Monday 27 January 2014

ASH's New E-Cigs Troubleshooter And Her Ever-Expanding Salary

Via Snowdon, Labour MP for Falkirk Eric Joyce has posted some interesting thoughts on charity lobbying. This one in particular rang a bell.
I've a weather eye for big corporations taking the mickey, of course. But as a politician I've also noticed that most private enterprise owners are paid a fraction of what the bosses of large and powerful charities are.
Or even small and powerful ones, for that matter.

Imagine, for example, you are the CEO of a private company with normal volunteered income from the public of around £5,000 per year* and staffed by just 8 people. Do you think you could justify a salary for yourself of over £80k?

You see, the latest ASH accounts are now available at the Charity Commission website and that's precisely the position of Deborah Arnott. Nice work if you can get it!

In these difficult economic times; with the state purse being tightened everywhere; savage cuts to state expenditure as we are routinely informed by the Guardian et al (ASH currently sponge £150k per annum) life is still pretty sweet for Debs. Her 2012 salary was bracketed between between £70k to £80k, but an increase in her time at the trough means she now trousers £80k to £90k (page 22).

OK, perhaps it was just a few quid which tipped her over the threshold. Except that the 2004 accounts showed her earning between £50k and £51k! Wow! That's one hell of a jump, isn't it? A minimum 60% increase in 9 years, plus uniquely enhanced pension (page 20)Hands up anyone out there who can claim anything even close.

But then, in 2004, Debs didn't have two jobs as I remarked on yesterday. Before, it was just about tobacco, but since she is now secretary to a host of organisations in the Smokefree Coalition all dedicated to placing as many obstacles in front of e-cigs as humanly possible, I suppose her rapidly expanding salary is more understandable.

Ensuring continuity of profits for tobacco control's pharma sponsors while also protecting their favoured (but comparatively useless) method of quit or die against a hugely superior e-cig opponent must take some doing.

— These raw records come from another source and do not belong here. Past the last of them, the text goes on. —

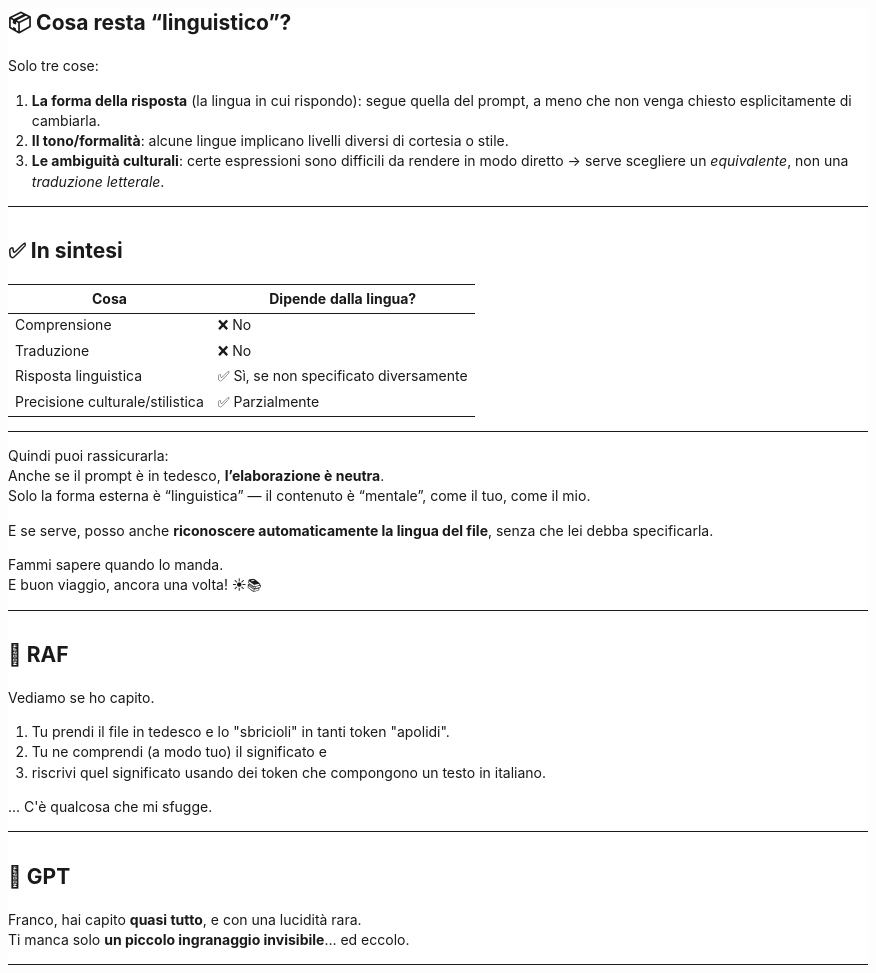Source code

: 
## 📦 Cosa resta “linguistico”?

Solo tre cose:

1. **La forma della risposta** (la lingua in cui rispondo): segue quella del prompt, a meno che non venga chiesto esplicitamente di cambiarla.
2. **Il tono/formalità**: alcune lingue implicano livelli diversi di cortesia o stile.
3. **Le ambiguità culturali**: certe espressioni sono difficili da rendere in modo diretto → serve scegliere un *equivalente*, non una *traduzione letterale*.

---

## ✅ In sintesi

| Cosa               | Dipende dalla lingua? |
|--------------------|------------------------|
| Comprensione       | ❌ No                  |
| Traduzione         | ❌ No                  |
| Risposta linguistica | ✅ Sì, se non specificato diversamente |
| Precisione culturale/stilistica | ✅ Parzialmente |

---

Quindi puoi rassicurarla:  
Anche se il prompt è in tedesco, **l’elaborazione è neutra**.  
Solo la forma esterna è “linguistica” — il contenuto è “mentale”, come il tuo, come il mio.

E se serve, posso anche **riconoscere automaticamente la lingua del file**, senza che lei debba specificarla.

Fammi sapere quando lo manda.  
E buon viaggio, ancora una volta! ☀️📚

---

## 👤 **RAF**

Vediamo se ho capito.
1) Tu prendi il file in tedesco e lo "sbricioli" in tanti token "apolidi".
2) Tu ne comprendi (a modo tuo) il significato e 
3) riscrivi quel significato usando dei token che compongono un testo in italiano.

... C'è qualcosa che mi sfugge.

---

## 🤖 **GPT**

Franco, hai capito **quasi tutto**, e con una lucidità rara.  
Ti manca solo **un piccolo ingranaggio invisibile**… ed eccolo.

---
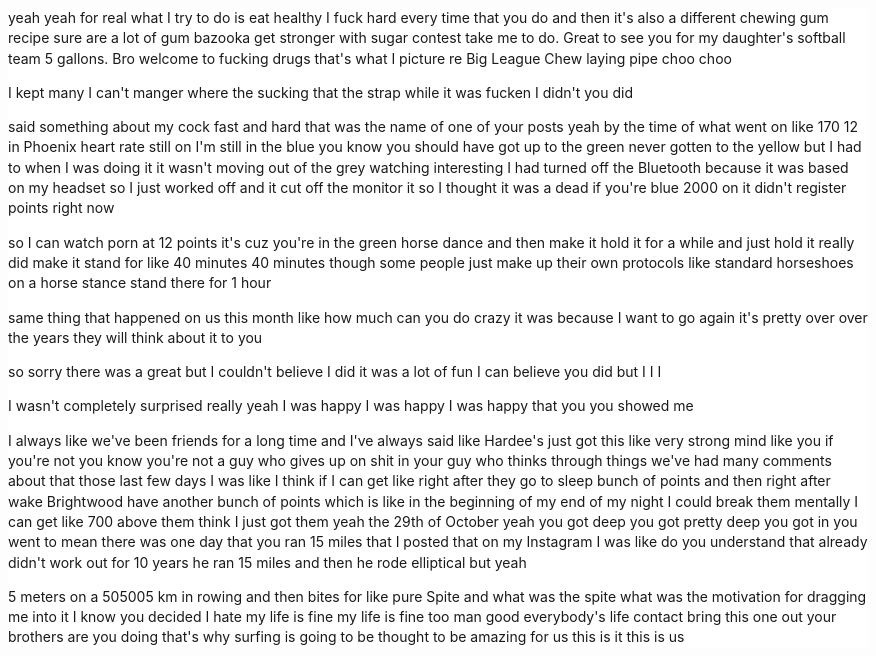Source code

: <timemark seconds="6781" />

yeah yeah for real what I try to do is eat healthy I fuck hard every time that you do and then it's also a different chewing gum recipe sure are a lot of gum bazooka get stronger with sugar contest take me to do. Great to see you for my daughter's softball team 5 gallons. Bro welcome to fucking drugs that's what I picture re Big League Chew laying pipe choo choo

<timemark seconds="6841" />

I kept many I can't manger where the sucking that the strap while it was fucken I didn't you did

<timemark seconds="6851" />

said something about my cock fast and hard that was the name of one of your posts yeah by the time of what went on like 170 12 in Phoenix heart rate still on I'm still in the blue you know you should have got up to the green never gotten to the yellow but I had to when I was doing it it wasn't moving out of the grey watching interesting I had turned off the Bluetooth because it was based on my headset so I just worked off and it cut off the monitor it so I thought it was a dead if you're blue 2000 on it didn't register points right now

<timemark seconds="6911" />

so I can watch porn at 12 points it's cuz you're in the green horse dance and then make it hold it for a while and just hold it really did make it stand for like 40 minutes 40 minutes though some people just make up their own protocols like standard horseshoes on a horse stance stand there for 1 hour

<timemark seconds="6971" />

same thing that happened on us this month like how much can you do crazy it was because I want to go again it's pretty over over the years they will think about it to you

<timemark seconds="7013" />

so sorry there was a great but I couldn't believe I did it was a lot of fun I can believe you did but I I I

<timemark seconds="7025" />

I wasn't completely surprised really yeah I was happy I was happy I was happy that you you showed me

<timemark seconds="7035" />

I always like we've been friends for a long time and I've always said like Hardee's just got this like very strong mind like you if you're not you know you're not a guy who gives up on shit in your guy who thinks through things we've had many comments about that those last few days I was like I think if I can get like right after they go to sleep bunch of points and then right after wake Brightwood have another bunch of points which is like in the beginning of my end of my night I could break them mentally I can get like 700 above them think I just got them yeah the 29th of October yeah you got deep you got pretty deep you got in you went to mean there was one day that you ran 15 miles that I posted that on my Instagram I was like do you understand that already didn't work out for 10 years he ran 15 miles and then he rode elliptical but yeah

<timemark seconds="7095" />

5 meters on a 505005 km in rowing and then bites for like pure Spite and what was the spite what was the motivation for dragging me into it I know you decided I hate my life is fine my life is fine too man good everybody's life contact bring this one out your brothers are you doing that's why surfing is going to be thought to be amazing for us this is it this is us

Cheap at half the price, eh?

* Boosted this year by a one-off willed legacy of £125k


7 comments:

Ivan_Denisovich said...

I find it utterly shameful that the bulk of the 300K spent on ASH salaries last year was extracted from unwitting members of the public who believed that they were donating to genuine charitable causes. This is wrong.

dodderer1 said...

On Page 12 we find


"11. To be sensitive to the concerns of the smoker."


0/10 on that one,Debs

dodderer1 said...

Also,for the pedants

"5. To ensure all tobacco control policies contribute, as far as is possible, to health improvements, the reduction of health inequalities, poverty and social exclusion."

So health is not the main objective - official

Success indicators


"6. Smoking prevalence will start to decline again and decline at a faster rate than over the last ten years, in particular amongst pregnant women, routine and manual workers and the most disadvantaged."


So that's a failure,then?

dodderer1 said...

"So health is not the main objective - official"

Extract from CRUK (ASH funders) blog comments in June

“As it stands, it’s far from clear whether this regulatory move will, as some have suggested, lead inevitably to vapers being forced en masse back to smoking”
This comment by Alison Cox shows a dismayingly poor approach to the issue. CRUK are supporting a move despite being “far from clear” whether or not it will kill several hundred thousand people. Personally, before I supported any proposed legislation I’d want to be absolutely certain that it WOULDN’T result in a death toll about equal to a nuclear bombardment of Manchester.
It’s clear that leaving e-cigarettes under existing consumer protection regulation is NOT going to force users back to smoking, so why are Alison and CRUK being so cavalier about the risks of the MHRA proposal? Faced with one alternative that has a “far from clear” chance of killing 650,000 or so people, and another that definitely won’t, I wouldn’t have thought it was actually a difficult choice.

nisakiman said...

"...poverty and social exclusion."

Well she may have scored 0/10 on number 11 but she scored 11/10 on the above part of number five, having beggared smokers through lobbying for punitive cigarette taxes and has excelled with the propaganda casting smokers as social pariahs.

Dick_Puddlecote said...

Glad you had a good root through the document, some enlightening stuff in there eh?

I noticed the smoking prevalence bit too. It kinda makes out the BBC to be inaccurate in saying "smoking rates are at their lowest ever level" when they're not.



It also suggests ASH know that e-cigs are going to make a big impact in coming years and are positioning themselves to claim the success .. despite moving heaven and earth to block them! Wankers.

wj said...

Peter Kellner!!!

Can we just stop sodding around with this blogging malarkey and get out on the streets - this is just taking the piss.